This based on the Gaston Leroux version.

I knew that night would change everything. Of course, I thought by the end Christine Daaé would be my wife. Even I did not know the surprises in store and how they would change me, even three weeks later. For dear reader, this is my last night in this world. I can feel it. I lie here in my coffin awaiting death, but I must tell someone my last hours in this world. Perhaps it is you, daroga, who is reading this. If it is, I am glad, for you are my one true friend.

Earlier, I put on my on my special mask, the one that makes me appear normal. I decided I needed a drink. True, I have many barrels of wine underneath my lair, but I had every intention of getting drunk. Indeed, I did become very drunk. I will not go into detail of my time in the bar. I shall tell you what happened afterward…

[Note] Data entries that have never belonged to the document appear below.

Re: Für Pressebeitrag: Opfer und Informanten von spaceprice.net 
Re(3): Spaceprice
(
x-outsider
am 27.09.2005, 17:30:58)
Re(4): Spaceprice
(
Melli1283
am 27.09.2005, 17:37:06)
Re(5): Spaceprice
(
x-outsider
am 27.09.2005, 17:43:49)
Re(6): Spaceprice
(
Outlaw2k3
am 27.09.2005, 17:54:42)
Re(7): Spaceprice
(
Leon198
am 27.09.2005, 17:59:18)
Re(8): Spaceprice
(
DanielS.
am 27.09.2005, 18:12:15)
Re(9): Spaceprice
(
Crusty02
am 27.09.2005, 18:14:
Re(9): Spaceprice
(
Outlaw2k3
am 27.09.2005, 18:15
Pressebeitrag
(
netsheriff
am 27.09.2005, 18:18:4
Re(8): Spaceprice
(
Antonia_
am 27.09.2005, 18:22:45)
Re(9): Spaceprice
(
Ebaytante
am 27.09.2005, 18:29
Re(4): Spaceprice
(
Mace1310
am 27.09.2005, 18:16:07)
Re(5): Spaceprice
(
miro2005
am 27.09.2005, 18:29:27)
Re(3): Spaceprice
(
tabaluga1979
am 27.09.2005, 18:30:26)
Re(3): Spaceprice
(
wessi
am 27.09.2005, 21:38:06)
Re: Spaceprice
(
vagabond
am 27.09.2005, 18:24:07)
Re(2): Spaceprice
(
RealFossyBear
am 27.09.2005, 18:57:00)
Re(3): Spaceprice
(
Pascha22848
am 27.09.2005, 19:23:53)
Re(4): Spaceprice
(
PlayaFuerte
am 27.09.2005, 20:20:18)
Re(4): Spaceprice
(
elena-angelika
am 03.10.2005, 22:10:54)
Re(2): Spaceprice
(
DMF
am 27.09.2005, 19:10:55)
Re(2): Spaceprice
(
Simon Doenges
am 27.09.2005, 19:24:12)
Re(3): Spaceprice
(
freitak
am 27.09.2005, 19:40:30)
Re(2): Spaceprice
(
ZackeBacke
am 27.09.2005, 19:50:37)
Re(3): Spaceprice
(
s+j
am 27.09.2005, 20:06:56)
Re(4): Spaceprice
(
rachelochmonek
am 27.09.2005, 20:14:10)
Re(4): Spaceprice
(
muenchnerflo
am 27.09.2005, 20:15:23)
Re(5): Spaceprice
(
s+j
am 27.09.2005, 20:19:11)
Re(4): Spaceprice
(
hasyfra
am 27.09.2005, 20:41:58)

After stumbling out of the bar into the cold night air, I was not ready to return home, and decided to roam the darkened streets of Paris. I had done this many times before in my mask to test it out. I walked through the streets avoiding people, going through as many alleys as possible, lost in my thoughts of my Angel. Dear sweet Christine! Oh, how I loved her! She was the light in my darkened world. I still recall the day I found her.

While I was making my daily inspection of the Opera House, I heard a beautiful voice coming from the stage. I hurried over there and saw two young women, no older then eighteen. One I recognized as Madam Giry's daughter, Meg. The other, who was singing, I did not. Her voice was beautiful, but had no emotion. I just stared at her; She was beautiful, with her blond hair and blue eyes. "I could make her a star." I thought, "all she needs is training."

From there, my downfall began. I loved her. I wanted her. I could not bear the thought of another man possessing Christine, I had made her what she was, and Christine would never forget it. I did not count on Raoul de Chagny and his love for Christine. I tried to stop it, but in the end, even the Phantom cannot stop love. My fault was that I was blinded by love. All my life, I have never known a women's touch. My mother hated me, the gypsies stayed away from me, even in Persia, women feared me. Christine saved me with that simple kiss. I know she loved me, she cared for me, and I let her go. I hope she returns to me when I am gone, just like she promised….

These were the thoughts that raced through my mind. Before I knew it, the night was ending. I sat on a rooftop waiting for the dawn. I had not seen the dawn in years, not since Persia. I wanted to see Paris in the light. It was beautiful. Tears streamed down my face as I walked back to the Opera House. Now my tale is coming to an end. Don Juan Triumphant, my life's work will buried with me. Perhaps death will be kinder to me than life. Perhaps no one will remember me…Erik, the Phantom of the Opera.